(Listings of element regions)
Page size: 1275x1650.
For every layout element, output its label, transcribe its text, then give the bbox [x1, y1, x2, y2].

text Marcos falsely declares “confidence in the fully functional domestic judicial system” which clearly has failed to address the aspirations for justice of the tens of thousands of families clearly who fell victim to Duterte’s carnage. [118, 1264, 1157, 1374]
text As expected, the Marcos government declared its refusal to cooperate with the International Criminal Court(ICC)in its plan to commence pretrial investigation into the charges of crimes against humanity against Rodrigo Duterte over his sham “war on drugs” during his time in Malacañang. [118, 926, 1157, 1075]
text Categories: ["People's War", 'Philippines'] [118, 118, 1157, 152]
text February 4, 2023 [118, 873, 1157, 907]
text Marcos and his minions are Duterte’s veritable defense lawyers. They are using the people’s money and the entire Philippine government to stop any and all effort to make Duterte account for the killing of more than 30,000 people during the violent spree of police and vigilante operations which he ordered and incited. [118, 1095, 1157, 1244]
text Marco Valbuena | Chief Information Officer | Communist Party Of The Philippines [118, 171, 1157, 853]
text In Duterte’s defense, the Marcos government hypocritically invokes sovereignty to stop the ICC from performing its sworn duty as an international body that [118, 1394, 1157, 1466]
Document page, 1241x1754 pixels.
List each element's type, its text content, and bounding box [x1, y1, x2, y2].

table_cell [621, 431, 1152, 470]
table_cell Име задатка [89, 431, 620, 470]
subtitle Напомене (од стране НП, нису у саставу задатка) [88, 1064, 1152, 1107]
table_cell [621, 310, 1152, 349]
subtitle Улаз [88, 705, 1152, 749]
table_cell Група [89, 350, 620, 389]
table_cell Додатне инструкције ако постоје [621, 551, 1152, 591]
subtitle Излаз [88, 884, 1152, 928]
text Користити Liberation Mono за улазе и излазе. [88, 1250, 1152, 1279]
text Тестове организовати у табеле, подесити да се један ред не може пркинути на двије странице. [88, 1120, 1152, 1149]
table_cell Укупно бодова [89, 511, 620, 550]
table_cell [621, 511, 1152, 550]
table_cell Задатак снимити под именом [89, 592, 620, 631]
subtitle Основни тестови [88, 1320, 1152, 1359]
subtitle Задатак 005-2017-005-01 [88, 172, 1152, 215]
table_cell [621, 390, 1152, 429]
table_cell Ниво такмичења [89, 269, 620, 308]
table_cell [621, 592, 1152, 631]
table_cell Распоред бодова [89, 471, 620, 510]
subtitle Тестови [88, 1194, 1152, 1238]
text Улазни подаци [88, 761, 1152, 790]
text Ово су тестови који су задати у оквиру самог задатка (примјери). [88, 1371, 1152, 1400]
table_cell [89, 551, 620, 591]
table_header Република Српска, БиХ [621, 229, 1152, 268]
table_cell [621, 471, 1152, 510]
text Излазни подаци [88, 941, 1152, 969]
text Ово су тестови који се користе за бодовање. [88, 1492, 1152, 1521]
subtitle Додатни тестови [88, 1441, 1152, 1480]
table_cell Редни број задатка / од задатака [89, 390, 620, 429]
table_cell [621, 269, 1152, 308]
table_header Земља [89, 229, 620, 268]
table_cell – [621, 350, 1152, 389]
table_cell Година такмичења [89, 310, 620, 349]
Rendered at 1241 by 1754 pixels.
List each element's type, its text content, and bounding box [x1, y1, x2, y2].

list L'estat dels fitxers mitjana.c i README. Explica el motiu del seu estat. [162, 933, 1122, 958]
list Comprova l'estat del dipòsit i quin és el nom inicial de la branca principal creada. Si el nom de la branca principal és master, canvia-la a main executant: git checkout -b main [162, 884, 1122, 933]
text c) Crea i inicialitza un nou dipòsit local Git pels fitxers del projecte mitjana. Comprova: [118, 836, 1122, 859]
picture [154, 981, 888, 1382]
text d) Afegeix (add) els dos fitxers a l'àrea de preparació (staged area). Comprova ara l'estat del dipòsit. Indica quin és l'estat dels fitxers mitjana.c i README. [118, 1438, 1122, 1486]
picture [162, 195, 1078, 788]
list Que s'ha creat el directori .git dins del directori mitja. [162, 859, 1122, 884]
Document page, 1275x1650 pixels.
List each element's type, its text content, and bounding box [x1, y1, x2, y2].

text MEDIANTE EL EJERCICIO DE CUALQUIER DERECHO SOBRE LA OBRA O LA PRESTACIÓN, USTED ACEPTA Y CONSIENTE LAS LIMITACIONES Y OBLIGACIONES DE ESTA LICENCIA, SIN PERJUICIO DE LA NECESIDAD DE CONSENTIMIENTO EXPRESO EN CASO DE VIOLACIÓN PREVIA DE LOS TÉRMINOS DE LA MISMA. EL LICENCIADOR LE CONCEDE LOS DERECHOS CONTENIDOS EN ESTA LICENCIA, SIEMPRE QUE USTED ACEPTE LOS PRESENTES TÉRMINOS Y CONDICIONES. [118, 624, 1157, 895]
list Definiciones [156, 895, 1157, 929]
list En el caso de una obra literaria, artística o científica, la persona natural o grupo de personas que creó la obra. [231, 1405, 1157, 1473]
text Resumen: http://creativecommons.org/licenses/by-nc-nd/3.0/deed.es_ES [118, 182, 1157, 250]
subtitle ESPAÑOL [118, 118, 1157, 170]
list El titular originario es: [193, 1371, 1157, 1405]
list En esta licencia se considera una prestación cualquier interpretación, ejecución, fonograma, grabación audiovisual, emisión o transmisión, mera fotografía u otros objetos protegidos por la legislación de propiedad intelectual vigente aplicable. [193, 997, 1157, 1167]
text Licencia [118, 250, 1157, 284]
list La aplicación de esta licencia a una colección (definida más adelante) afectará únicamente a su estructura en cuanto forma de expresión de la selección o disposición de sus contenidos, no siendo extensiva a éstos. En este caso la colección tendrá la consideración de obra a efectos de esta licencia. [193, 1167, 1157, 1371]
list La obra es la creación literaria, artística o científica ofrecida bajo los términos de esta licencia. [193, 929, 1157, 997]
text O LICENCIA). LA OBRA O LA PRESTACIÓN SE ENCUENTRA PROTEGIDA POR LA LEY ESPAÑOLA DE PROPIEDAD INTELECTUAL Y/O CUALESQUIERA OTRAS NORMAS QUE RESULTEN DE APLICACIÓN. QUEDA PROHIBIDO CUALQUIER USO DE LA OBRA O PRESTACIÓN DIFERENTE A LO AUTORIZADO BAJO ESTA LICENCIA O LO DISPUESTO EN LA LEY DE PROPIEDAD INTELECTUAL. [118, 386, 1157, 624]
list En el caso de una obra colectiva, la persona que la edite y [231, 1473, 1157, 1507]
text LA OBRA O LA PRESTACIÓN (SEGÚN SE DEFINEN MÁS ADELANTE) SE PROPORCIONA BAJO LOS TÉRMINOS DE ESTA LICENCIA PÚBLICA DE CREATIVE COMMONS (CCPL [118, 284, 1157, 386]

- Your task
Substitute "section_heading" for every occurrence of "subtitle" in the material above, and leave every other part unchanged.

- Answer in full
Page size: 1275x1650.
For every layout element, output its label, transcribe its text, then give the bbox [x1, y1, x2, y2].

text Marcos falsely declares “confidence in the fully functional domestic judicial system” which clearly has failed to address the aspirations for justice of the tens of thousands of families clearly who fell victim to Duterte’s carnage. [118, 1264, 1157, 1374]
text As expected, the Marcos government declared its refusal to cooperate with the International Criminal Court(ICC)in its plan to commence pretrial investigation into the charges of crimes against humanity against Rodrigo Duterte over his sham “war on drugs” during his time in Malacañang. [118, 926, 1157, 1075]
text Categories: ["People's War", 'Philippines'] [118, 118, 1157, 152]
text February 4, 2023 [118, 873, 1157, 907]
text Marcos and his minions are Duterte’s veritable defense lawyers. They are using the people’s money and the entire Philippine government to stop any and all effort to make Duterte account for the killing of more than 30,000 people during the violent spree of police and vigilante operations which he ordered and incited. [118, 1095, 1157, 1244]
text Marco Valbuena | Chief Information Officer | Communist Party Of The Philippines [118, 171, 1157, 853]
text In Duterte’s defense, the Marcos government hypocritically invokes sovereignty to stop the ICC from performing its sworn duty as an international body that [118, 1394, 1157, 1466]
Document page, 1241x1754 pixels.
List each element's type, its text content, and bounding box [x1, y1, x2, y2].

table_cell [621, 431, 1152, 470]
table_cell Име задатка [89, 431, 620, 470]
section_heading Напомене (од стране НП, нису у саставу задатка) [88, 1064, 1152, 1107]
table_cell [621, 310, 1152, 349]
section_heading Улаз [88, 705, 1152, 749]
table_cell Група [89, 350, 620, 389]
table_cell Додатне инструкције ако постоје [621, 551, 1152, 591]
section_heading Излаз [88, 884, 1152, 928]
text Користити Liberation Mono за улазе и излазе. [88, 1250, 1152, 1279]
text Тестове организовати у табеле, подесити да се један ред не може пркинути на двије странице. [88, 1120, 1152, 1149]
table_cell Укупно бодова [89, 511, 620, 550]
table_cell [621, 511, 1152, 550]
table_cell Задатак снимити под именом [89, 592, 620, 631]
section_heading Основни тестови [88, 1320, 1152, 1359]
section_heading Задатак 005-2017-005-01 [88, 172, 1152, 215]
table_cell [621, 390, 1152, 429]
table_cell Ниво такмичења [89, 269, 620, 308]
table_cell [621, 592, 1152, 631]
table_cell Распоред бодова [89, 471, 620, 510]
section_heading Тестови [88, 1194, 1152, 1238]
text Улазни подаци [88, 761, 1152, 790]
text Ово су тестови који су задати у оквиру самог задатка (примјери). [88, 1371, 1152, 1400]
table_cell [89, 551, 620, 591]
table_header Република Српска, БиХ [621, 229, 1152, 268]
table_cell [621, 471, 1152, 510]
text Излазни подаци [88, 941, 1152, 969]
text Ово су тестови који се користе за бодовање. [88, 1492, 1152, 1521]
section_heading Додатни тестови [88, 1441, 1152, 1480]
table_cell Редни број задатка / од задатака [89, 390, 620, 429]
table_cell [621, 269, 1152, 308]
table_header Земља [89, 229, 620, 268]
table_cell – [621, 350, 1152, 389]
table_cell Година такмичења [89, 310, 620, 349]
Rendered at 1241 by 1754 pixels.
List each element's type, its text content, and bounding box [x1, y1, x2, y2].

list L'estat dels fitxers mitjana.c i README. Explica el motiu del seu estat. [162, 933, 1122, 958]
list Comprova l'estat del dipòsit i quin és el nom inicial de la branca principal creada. Si el nom de la branca principal és master, canvia-la a main executant: git checkout -b main [162, 884, 1122, 933]
text c) Crea i inicialitza un nou dipòsit local Git pels fitxers del projecte mitjana. Comprova: [118, 836, 1122, 859]
picture [154, 981, 888, 1382]
text d) Afegeix (add) els dos fitxers a l'àrea de preparació (staged area). Comprova ara l'estat del dipòsit. Indica quin és l'estat dels fitxers mitjana.c i README. [118, 1438, 1122, 1486]
picture [162, 195, 1078, 788]
list Que s'ha creat el directori .git dins del directori mitja. [162, 859, 1122, 884]
Document page, 1275x1650 pixels.
List each element's type, its text content, and bounding box [x1, y1, x2, y2].

text MEDIANTE EL EJERCICIO DE CUALQUIER DERECHO SOBRE LA OBRA O LA PRESTACIÓN, USTED ACEPTA Y CONSIENTE LAS LIMITACIONES Y OBLIGACIONES DE ESTA LICENCIA, SIN PERJUICIO DE LA NECESIDAD DE CONSENTIMIENTO EXPRESO EN CASO DE VIOLACIÓN PREVIA DE LOS TÉRMINOS DE LA MISMA. EL LICENCIADOR LE CONCEDE LOS DERECHOS CONTENIDOS EN ESTA LICENCIA, SIEMPRE QUE USTED ACEPTE LOS PRESENTES TÉRMINOS Y CONDICIONES. [118, 624, 1157, 895]
list Definiciones [156, 895, 1157, 929]
list En el caso de una obra literaria, artística o científica, la persona natural o grupo de personas que creó la obra. [231, 1405, 1157, 1473]
text Resumen: http://creativecommons.org/licenses/by-nc-nd/3.0/deed.es_ES [118, 182, 1157, 250]
section_heading ESPAÑOL [118, 118, 1157, 170]
list El titular originario es: [193, 1371, 1157, 1405]
list En esta licencia se considera una prestación cualquier interpretación, ejecución, fonograma, grabación audiovisual, emisión o transmisión, mera fotografía u otros objetos protegidos por la legislación de propiedad intelectual vigente aplicable. [193, 997, 1157, 1167]
text Licencia [118, 250, 1157, 284]
list La aplicación de esta licencia a una colección (definida más adelante) afectará únicamente a su estructura en cuanto forma de expresión de la selección o disposición de sus contenidos, no siendo extensiva a éstos. En este caso la colección tendrá la consideración de obra a efectos de esta licencia. [193, 1167, 1157, 1371]
list La obra es la creación literaria, artística o científica ofrecida bajo los términos de esta licencia. [193, 929, 1157, 997]
text O LICENCIA). LA OBRA O LA PRESTACIÓN SE ENCUENTRA PROTEGIDA POR LA LEY ESPAÑOLA DE PROPIEDAD INTELECTUAL Y/O CUALESQUIERA OTRAS NORMAS QUE RESULTEN DE APLICACIÓN. QUEDA PROHIBIDO CUALQUIER USO DE LA OBRA O PRESTACIÓN DIFERENTE A LO AUTORIZADO BAJO ESTA LICENCIA O LO DISPUESTO EN LA LEY DE PROPIEDAD INTELECTUAL. [118, 386, 1157, 624]
list En el caso de una obra colectiva, la persona que la edite y [231, 1473, 1157, 1507]
text LA OBRA O LA PRESTACIÓN (SEGÚN SE DEFINEN MÁS ADELANTE) SE PROPORCIONA BAJO LOS TÉRMINOS DE ESTA LICENCIA PÚBLICA DE CREATIVE COMMONS (CCPL [118, 284, 1157, 386]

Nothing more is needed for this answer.